[begin PROVIDED DATA]
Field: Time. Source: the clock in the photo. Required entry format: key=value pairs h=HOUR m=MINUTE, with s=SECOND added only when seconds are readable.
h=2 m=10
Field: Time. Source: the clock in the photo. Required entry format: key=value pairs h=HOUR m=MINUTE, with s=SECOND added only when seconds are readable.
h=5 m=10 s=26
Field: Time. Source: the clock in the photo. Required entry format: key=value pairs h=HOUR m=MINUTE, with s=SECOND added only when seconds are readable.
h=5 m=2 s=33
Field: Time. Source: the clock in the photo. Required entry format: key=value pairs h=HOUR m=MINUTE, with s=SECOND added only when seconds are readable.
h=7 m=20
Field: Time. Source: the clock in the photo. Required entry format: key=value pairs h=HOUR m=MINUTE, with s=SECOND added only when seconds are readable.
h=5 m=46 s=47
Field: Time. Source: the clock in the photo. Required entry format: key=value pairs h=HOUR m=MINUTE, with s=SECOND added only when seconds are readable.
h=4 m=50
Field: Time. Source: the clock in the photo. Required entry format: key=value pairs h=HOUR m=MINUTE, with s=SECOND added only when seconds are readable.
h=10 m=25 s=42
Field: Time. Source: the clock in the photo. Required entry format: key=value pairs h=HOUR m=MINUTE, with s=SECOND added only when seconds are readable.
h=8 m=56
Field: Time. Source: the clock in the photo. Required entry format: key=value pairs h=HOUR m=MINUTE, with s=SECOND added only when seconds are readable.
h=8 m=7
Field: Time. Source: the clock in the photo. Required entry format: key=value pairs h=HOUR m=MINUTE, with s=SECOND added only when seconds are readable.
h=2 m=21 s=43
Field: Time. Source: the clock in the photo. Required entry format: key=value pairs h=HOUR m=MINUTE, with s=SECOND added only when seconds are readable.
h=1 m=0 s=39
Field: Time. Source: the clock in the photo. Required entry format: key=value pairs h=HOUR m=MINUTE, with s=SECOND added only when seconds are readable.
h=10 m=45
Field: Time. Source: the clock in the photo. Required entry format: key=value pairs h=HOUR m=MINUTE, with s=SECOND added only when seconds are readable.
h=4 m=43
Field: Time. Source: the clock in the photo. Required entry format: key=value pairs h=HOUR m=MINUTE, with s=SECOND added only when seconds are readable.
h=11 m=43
[end PROVIDED DATA]
▶ [STATED PROBLEM] Reproduce every line of the material above word for word, from the first to the last.

▶ [SOLUTION TO THE EXERCISE]
Field: Time. Source: the clock in the photo. Required entry format: key=value pairs h=HOUR m=MINUTE, with s=SECOND added only when seconds are readable.
h=2 m=10
Field: Time. Source: the clock in the photo. Required entry format: key=value pairs h=HOUR m=MINUTE, with s=SECOND added only when seconds are readable.
h=5 m=10 s=26
Field: Time. Source: the clock in the photo. Required entry format: key=value pairs h=HOUR m=MINUTE, with s=SECOND added only when seconds are readable.
h=5 m=2 s=33
Field: Time. Source: the clock in the photo. Required entry format: key=value pairs h=HOUR m=MINUTE, with s=SECOND added only when seconds are readable.
h=7 m=20
Field: Time. Source: the clock in the photo. Required entry format: key=value pairs h=HOUR m=MINUTE, with s=SECOND added only when seconds are readable.
h=5 m=46 s=47
Field: Time. Source: the clock in the photo. Required entry format: key=value pairs h=HOUR m=MINUTE, with s=SECOND added only when seconds are readable.
h=4 m=50
Field: Time. Source: the clock in the photo. Required entry format: key=value pairs h=HOUR m=MINUTE, with s=SECOND added only when seconds are readable.
h=10 m=25 s=42
Field: Time. Source: the clock in the photo. Required entry format: key=value pairs h=HOUR m=MINUTE, with s=SECOND added only when seconds are readable.
h=8 m=56
Field: Time. Source: the clock in the photo. Required entry format: key=value pairs h=HOUR m=MINUTE, with s=SECOND added only when seconds are readable.
h=8 m=7
Field: Time. Source: the clock in the photo. Required entry format: key=value pairs h=HOUR m=MINUTE, with s=SECOND added only when seconds are readable.
h=2 m=21 s=43
Field: Time. Source: the clock in the photo. Required entry format: key=value pairs h=HOUR m=MINUTE, with s=SECOND added only when seconds are readable.
h=1 m=0 s=39
Field: Time. Source: the clock in the photo. Required entry format: key=value pairs h=HOUR m=MINUTE, with s=SECOND added only when seconds are readable.
h=10 m=45
Field: Time. Source: the clock in the photo. Required entry format: key=value pairs h=HOUR m=MINUTE, with s=SECOND added only when seconds are readable.
h=4 m=43
Field: Time. Source: the clock in the photo. Required entry format: key=value pairs h=HOUR m=MINUTE, with s=SECOND added only when seconds are readable.
h=11 m=43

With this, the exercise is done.